I have a confession to make, I love sandwiches a lot. I eat them every week at least once in some form or another, and it’s usually for dinner not lunch. What?!! I know. It’s all good if it’s a simple turkey and cheese with tons of lettuce, or something a little fancier like this avocado sprout vegetable sandwich, I’m good. I’ve also had to convince Brian this is an ok thing to do. He likes sandwiches, just not so much for dinner. But he’s come over to my side a bit. I’ve always loved them, since I was a kid. And I’ve been cooking as long as I’ve loved them too. Or at least helping in the kitchen. So it’s not like I eat them because I didn’t know how to cook for myself, I just really like them. And since I can remember, I’ve always been a fan of grainy bread, and tons of vegetables.
Back in Sacramento I used to go to the cutest vegetarian walk up counter shop and order a vegetarian sandwich kind of like this. My Mom has no idea how this all happened, but I’ve been eating grainy bread and vegetables my whole life. She wonders how it all started, but I recall her favorite sandwich is whole wheat walnut sourdough toast with cheese, apples, and greens, so she’s not that far off. But the funny thing is, she dislikes most sandwiches and I love them. It’s not even that they are the perfect vessel for protein, grains, and greens, I’ve not even thought too much about that. I just like them. So I thought it was time to share a super crazy healthy version of the sandwich I ate at Sunflower Cafe back in Sacramento, Ca. I love that place, I’ll need to stop by there on my next visit, it’s super cute. If you live there, try it, it’s so good!

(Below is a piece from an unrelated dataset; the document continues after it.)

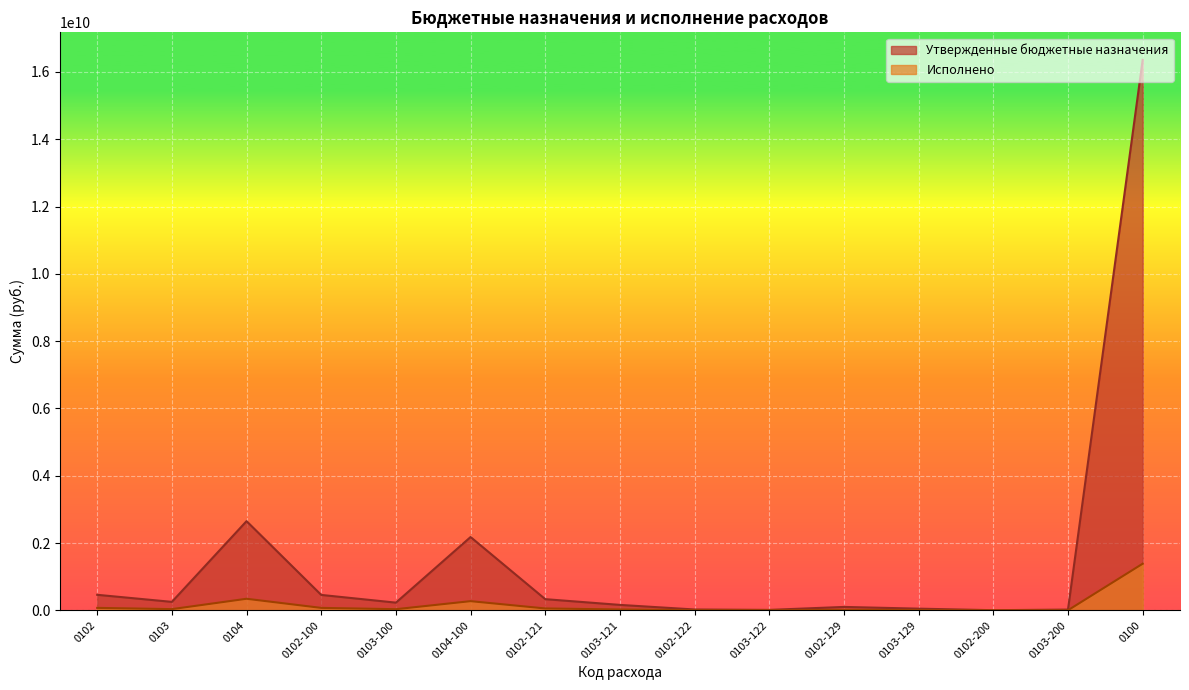

Rank the series by their average value, from highest to lowest.

Утвержденные бюджетные назначения, Исполнено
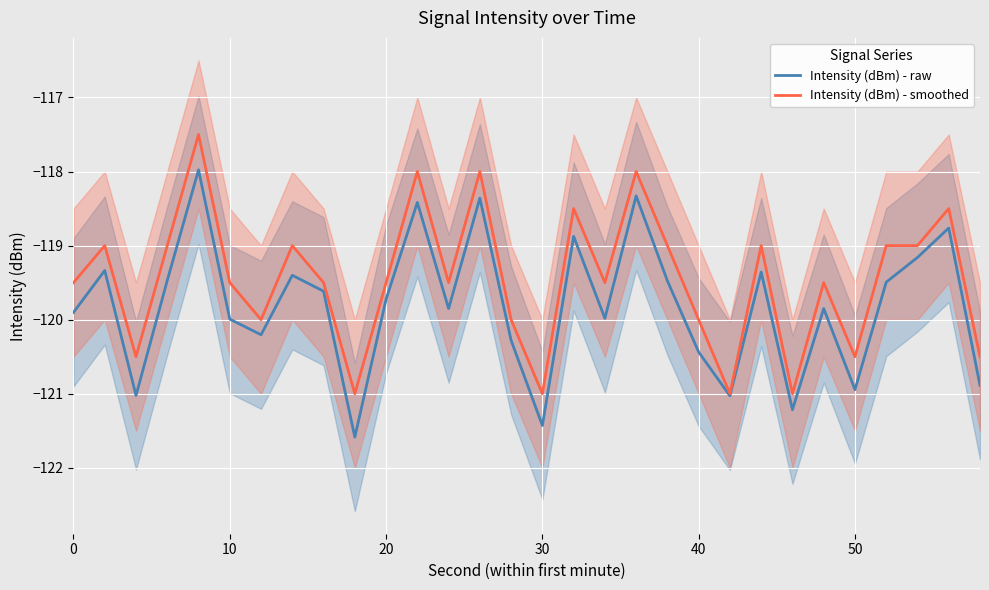

What is the minimum value for Intensity (dBm) - smoothed?

-121.0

The most funny part, I made this avocado sprout sandwich, cleaned up the kitchen, and headed straight to my Moms to have lunch before going to some doctors appointments with her, and she loved it. Like ate the whole thing loved it. So funny to me! She has taught me a few tricks to a better sandwich though, and they work great! Restaurants do this too, if you’ve ever wondered why restaurant and deli sandwiches are better, they add salt and pepper, and construct the ingredients in a certain way :).
Sprouts are finicky little greens and hard to find in stores sometimes, so often times I buy micro greens instead, they are always available year round. They are crazy nutrient dense amazing greens with tons of vitamins!
Avocado Sprout Vegetable Sandwich
makes 1 sandwich
Ingredients:
2 slices bread, I used sprouted whole wheat, but sourdough would be good too
2 teaspoons grainy mustard
1/2 large avocado, sliced
3 cherry or grape tomatoes, sliced- you could also use any sliced tomato
1/2 teaspoon olive oil
1 large cremini mushroom, sliced
1/2 cup shredded carrots
1/2 cup micro greens or sprouts
2 slices pepper jack cheese, omit for vegan
fine sea salt
fresh cracked black pepper
Method:
There is a method to this simple recipe 🙂
Divide the mustard on each side of bread, spread evenly. Divide avocado slices on each side of bread evenly. Top one side with sliced tomatoes, and sprinkle with pinch of salt and pepper, then drizzle with tiny bit of olive oil. Top tomatoes with cheese, then mushrooms, carrots, and greens. Top with other slice of bread. Slice and enjoy immediately. Not ideal for leftovers.